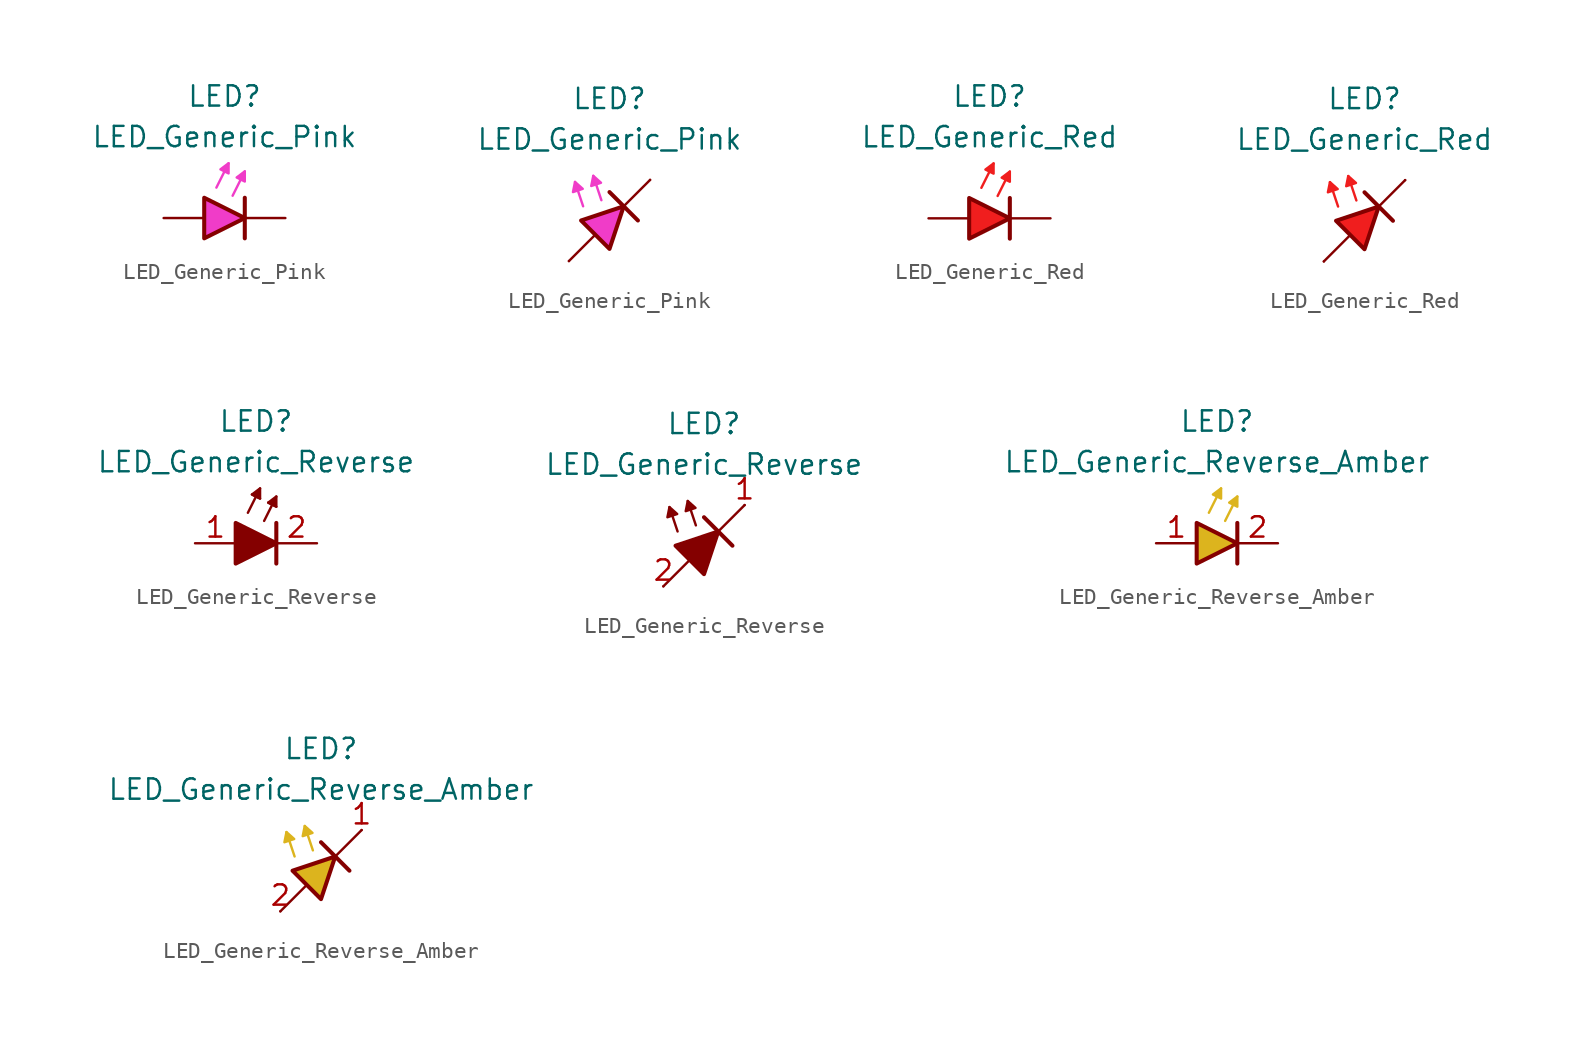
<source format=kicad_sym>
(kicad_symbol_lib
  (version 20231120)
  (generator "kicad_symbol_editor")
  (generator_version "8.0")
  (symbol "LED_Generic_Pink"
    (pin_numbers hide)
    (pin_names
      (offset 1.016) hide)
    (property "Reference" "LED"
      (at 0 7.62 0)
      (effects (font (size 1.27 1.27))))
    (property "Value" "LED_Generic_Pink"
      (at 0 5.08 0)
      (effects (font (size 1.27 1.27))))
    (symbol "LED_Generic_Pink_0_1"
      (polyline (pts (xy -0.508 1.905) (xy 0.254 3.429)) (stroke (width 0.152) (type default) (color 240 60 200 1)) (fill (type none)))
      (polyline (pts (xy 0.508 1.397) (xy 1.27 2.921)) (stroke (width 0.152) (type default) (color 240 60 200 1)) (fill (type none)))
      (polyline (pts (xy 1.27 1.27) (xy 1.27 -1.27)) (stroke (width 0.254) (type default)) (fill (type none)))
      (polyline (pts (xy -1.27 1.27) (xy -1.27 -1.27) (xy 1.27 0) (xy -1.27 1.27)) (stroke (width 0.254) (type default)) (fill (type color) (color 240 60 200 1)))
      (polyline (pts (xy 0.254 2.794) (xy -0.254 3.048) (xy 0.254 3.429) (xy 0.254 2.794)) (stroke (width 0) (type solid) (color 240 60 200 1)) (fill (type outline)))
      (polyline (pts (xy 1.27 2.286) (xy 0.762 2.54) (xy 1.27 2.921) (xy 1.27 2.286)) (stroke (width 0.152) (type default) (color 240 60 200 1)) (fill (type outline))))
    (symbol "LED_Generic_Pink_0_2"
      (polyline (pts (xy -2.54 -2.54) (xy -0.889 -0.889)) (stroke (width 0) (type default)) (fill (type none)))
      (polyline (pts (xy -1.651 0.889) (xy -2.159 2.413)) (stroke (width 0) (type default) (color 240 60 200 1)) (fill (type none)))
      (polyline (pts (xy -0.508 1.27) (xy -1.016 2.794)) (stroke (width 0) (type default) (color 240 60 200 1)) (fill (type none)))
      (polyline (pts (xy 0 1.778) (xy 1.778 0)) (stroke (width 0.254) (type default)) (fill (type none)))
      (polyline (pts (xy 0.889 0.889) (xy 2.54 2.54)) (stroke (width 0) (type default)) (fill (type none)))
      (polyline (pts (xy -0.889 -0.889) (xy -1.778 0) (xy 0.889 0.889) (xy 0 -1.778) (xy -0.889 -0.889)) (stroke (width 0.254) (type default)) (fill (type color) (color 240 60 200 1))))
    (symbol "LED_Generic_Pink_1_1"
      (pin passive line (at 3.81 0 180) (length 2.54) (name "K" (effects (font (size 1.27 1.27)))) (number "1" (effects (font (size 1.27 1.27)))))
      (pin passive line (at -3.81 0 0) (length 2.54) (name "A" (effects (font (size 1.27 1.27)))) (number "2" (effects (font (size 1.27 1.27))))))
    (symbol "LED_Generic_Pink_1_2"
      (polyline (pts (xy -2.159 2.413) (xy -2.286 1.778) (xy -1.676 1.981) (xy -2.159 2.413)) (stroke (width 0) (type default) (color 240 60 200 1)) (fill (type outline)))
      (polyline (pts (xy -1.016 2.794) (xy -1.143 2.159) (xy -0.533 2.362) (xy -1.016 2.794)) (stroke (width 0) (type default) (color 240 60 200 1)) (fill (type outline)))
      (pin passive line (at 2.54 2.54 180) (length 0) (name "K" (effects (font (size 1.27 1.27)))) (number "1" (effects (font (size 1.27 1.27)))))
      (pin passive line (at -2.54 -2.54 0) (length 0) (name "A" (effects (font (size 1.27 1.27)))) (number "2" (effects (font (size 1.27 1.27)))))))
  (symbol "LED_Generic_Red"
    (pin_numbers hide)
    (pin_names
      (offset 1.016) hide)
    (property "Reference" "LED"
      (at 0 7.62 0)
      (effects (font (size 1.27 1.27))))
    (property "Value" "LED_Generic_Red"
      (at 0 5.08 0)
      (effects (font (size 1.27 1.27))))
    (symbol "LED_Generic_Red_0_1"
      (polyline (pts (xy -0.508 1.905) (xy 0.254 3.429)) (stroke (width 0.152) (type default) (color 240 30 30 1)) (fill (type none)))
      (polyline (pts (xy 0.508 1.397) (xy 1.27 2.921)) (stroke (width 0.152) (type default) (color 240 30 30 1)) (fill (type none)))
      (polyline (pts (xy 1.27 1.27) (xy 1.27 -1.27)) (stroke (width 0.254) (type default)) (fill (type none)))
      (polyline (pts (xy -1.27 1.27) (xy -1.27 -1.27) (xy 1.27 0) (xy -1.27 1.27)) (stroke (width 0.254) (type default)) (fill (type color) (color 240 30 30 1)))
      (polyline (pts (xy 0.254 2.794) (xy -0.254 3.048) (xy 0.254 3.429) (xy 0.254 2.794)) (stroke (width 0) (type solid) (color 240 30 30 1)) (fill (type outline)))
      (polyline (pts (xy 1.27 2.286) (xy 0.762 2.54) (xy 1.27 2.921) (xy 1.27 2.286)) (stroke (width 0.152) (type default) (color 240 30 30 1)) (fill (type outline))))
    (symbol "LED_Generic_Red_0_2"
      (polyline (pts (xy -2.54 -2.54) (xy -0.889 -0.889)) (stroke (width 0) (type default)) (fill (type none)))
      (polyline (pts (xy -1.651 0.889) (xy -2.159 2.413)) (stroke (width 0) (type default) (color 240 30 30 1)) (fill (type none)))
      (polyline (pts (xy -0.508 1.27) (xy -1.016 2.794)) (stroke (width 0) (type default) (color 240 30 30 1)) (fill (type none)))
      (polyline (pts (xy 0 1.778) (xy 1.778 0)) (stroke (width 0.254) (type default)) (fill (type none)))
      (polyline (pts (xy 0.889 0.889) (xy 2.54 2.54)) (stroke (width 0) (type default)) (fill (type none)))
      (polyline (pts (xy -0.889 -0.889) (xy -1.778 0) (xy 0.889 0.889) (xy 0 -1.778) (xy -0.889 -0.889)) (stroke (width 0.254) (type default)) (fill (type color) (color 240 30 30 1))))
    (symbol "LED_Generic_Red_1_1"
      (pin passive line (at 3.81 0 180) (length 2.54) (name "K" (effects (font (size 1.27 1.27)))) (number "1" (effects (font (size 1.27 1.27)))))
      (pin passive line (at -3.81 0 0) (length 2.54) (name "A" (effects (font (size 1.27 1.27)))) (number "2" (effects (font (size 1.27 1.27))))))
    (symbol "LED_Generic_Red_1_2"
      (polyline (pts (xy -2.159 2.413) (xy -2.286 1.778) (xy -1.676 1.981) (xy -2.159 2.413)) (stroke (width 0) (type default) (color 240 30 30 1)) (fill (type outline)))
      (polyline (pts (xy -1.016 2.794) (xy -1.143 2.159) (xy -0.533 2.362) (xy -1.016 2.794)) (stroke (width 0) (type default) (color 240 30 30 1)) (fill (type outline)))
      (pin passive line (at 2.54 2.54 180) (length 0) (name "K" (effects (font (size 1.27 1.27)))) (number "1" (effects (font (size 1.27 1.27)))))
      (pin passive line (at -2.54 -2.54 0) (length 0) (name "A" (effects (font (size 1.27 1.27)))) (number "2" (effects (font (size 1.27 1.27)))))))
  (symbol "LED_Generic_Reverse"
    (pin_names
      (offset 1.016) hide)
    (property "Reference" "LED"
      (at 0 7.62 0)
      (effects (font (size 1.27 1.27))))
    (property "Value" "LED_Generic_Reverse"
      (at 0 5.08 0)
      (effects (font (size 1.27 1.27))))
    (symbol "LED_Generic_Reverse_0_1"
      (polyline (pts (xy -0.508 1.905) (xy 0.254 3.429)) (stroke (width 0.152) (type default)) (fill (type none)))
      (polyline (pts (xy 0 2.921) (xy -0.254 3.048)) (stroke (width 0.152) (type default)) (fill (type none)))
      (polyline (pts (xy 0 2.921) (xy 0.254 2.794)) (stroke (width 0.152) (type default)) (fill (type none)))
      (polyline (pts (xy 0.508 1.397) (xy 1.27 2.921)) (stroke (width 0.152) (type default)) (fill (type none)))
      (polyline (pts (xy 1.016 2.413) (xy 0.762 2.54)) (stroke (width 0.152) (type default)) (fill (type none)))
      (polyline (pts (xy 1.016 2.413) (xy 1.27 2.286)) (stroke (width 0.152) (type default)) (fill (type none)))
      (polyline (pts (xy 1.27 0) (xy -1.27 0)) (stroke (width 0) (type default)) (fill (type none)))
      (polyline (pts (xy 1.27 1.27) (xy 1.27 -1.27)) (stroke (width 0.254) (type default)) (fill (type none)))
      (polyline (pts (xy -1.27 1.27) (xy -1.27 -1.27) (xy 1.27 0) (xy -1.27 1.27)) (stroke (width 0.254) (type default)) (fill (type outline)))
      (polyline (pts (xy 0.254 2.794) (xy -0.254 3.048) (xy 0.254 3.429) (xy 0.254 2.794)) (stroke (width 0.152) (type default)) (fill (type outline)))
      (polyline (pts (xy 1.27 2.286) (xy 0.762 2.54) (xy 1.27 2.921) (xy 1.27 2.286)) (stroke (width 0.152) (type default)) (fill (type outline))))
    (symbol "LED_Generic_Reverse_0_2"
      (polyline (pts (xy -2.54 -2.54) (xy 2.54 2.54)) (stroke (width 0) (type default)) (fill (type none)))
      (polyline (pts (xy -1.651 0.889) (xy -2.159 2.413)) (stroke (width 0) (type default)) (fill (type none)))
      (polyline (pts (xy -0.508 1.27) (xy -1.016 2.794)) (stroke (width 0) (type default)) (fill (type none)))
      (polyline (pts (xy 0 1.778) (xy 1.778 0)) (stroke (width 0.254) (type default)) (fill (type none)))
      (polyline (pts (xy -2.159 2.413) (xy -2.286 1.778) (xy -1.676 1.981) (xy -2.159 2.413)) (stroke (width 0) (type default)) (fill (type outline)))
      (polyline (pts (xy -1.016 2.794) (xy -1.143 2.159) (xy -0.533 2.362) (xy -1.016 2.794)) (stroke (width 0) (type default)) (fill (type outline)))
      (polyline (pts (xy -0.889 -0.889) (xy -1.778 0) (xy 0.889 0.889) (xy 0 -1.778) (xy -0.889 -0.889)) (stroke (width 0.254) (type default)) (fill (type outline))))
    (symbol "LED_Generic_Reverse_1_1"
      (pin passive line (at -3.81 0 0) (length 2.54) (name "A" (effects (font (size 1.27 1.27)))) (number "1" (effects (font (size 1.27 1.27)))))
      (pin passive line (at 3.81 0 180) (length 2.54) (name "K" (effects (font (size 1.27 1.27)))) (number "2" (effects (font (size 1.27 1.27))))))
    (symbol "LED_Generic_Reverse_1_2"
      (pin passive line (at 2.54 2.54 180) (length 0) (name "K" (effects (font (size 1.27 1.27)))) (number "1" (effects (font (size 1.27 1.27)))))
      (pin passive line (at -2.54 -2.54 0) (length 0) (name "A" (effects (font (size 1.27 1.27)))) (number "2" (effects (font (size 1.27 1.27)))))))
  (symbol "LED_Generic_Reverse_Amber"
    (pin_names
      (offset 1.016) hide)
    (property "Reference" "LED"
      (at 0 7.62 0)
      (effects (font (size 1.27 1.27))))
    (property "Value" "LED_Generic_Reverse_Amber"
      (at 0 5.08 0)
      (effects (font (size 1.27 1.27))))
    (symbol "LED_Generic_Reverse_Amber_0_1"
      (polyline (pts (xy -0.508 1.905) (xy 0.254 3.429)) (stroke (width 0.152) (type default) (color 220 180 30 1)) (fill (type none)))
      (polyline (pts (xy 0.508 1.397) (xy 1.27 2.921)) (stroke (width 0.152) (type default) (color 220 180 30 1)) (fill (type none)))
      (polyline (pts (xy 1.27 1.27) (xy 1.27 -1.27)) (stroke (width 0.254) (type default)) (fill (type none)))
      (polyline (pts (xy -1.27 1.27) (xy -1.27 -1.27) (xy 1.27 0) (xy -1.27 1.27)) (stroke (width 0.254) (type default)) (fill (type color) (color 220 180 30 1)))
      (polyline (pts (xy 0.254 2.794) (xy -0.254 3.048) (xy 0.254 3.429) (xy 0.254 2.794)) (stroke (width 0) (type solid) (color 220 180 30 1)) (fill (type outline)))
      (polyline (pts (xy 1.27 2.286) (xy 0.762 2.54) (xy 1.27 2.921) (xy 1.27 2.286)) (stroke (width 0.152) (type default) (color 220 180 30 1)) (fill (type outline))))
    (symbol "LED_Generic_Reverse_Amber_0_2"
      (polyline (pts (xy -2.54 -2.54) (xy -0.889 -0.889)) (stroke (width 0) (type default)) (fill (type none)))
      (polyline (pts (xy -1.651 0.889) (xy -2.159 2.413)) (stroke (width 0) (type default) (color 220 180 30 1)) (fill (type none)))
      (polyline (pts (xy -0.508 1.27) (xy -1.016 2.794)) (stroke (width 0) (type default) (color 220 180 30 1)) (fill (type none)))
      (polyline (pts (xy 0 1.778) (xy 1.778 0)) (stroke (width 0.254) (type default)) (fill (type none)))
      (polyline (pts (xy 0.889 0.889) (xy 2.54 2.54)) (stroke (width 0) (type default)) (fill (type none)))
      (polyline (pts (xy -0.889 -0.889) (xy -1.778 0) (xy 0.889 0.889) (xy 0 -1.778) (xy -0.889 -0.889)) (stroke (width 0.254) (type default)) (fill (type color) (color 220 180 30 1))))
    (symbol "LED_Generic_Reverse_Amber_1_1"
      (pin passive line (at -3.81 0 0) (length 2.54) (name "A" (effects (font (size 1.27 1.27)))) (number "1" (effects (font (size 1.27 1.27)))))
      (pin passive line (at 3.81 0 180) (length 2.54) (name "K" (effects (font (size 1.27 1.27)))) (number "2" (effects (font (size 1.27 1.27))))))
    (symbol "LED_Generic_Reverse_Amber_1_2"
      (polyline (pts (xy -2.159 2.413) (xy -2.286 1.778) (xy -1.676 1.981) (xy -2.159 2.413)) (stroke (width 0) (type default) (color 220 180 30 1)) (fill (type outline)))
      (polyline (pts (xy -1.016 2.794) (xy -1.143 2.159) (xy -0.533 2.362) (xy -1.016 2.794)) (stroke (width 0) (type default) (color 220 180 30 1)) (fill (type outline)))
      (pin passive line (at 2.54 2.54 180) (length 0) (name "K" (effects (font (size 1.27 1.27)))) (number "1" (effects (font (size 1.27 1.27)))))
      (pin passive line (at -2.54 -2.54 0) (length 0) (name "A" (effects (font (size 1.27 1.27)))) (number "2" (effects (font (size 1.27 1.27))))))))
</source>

• • • • • • •

§ **What to do**
When a line in the listing includes the word "solid", report that line in full.

§ **Response**
      (polyline (pts (xy 0.254 2.794) (xy -0.254 3.048) (xy 0.254 3.429) (xy 0.254 2.794)) (stroke (width 0) (type solid) (color 240 60 200 1)) (fill (type outline)))
      (polyline (pts (xy 0.254 2.794) (xy -0.254 3.048) (xy 0.254 3.429) (xy 0.254 2.794)) (stroke (width 0) (type solid) (color 240 30 30 1)) (fill (type outline)))
      (polyline (pts (xy 0.254 2.794) (xy -0.254 3.048) (xy 0.254 3.429) (xy 0.254 2.794)) (stroke (width 0) (type solid) (color 220 180 30 1)) (fill (type outline)))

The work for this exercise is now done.